# 作業課題 1
抜粋の中で、人数とともに示されている医師の役割をすべて挙げなさい。
# 作業課題 2
抜粋のうち、「そうですね。ただ、リアルだけ」を含む語句で始まり「ているのでありがたいですね。」で終わる部分を、一字も変えずに書き出しなさい。

そして、番組の公式サイトには、がんで闘病中の方や経験者の方から多くコメントをいただいています。がんサバイバーの方が集える掲示板のような存在になっているのなら、我々にとってはとてもうれしいこと。コメント欄では「自分の闘病を思い出してツラくもなるけど、最後には勇気をもらえる」といった言葉を多くいただいています。
※全体の医療監修として1名、腫瘍内科企画協力として1名、腫瘍内科監修として3名の医師の他、ストーリーによって他の科の専門医が監修に入っている。
――リアルな部分を大事に制作しているからこその意見が多いということですね。
そうですね。ただ、リアルだけを求めてもドキュメンタリーには敵わないですし、そもそもドキュメンタリーではなく、ドラマというエンターテイメントを作っていますので、リアルを求めながらも、視聴者の方に何を伝えたいかを意識して制作しています。そんな中で、好意的なご意見を多くいただいているのでありがたいですね。

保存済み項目
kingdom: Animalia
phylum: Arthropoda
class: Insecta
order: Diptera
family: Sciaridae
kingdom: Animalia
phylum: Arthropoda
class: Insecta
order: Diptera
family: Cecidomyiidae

---

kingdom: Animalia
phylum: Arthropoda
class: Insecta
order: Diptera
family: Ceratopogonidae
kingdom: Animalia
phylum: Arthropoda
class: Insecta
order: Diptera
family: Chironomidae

# 解答 1
全体の医療監修（1名）、腫瘍内科企画協力（1名）、腫瘍内科監修（3名）

# 解答 2
そうですね。ただ、リアルだけを求めてもドキュメンタリーには敵わないですし、そもそもドキュメンタリーではなく、ドラマというエンターテイメントを作っていますので、リアルを求めながらも、視聴者の方に何を伝えたいかを意識して制作しています。そんな中で、好意的なご意見を多くいただいているのでありがたいですね。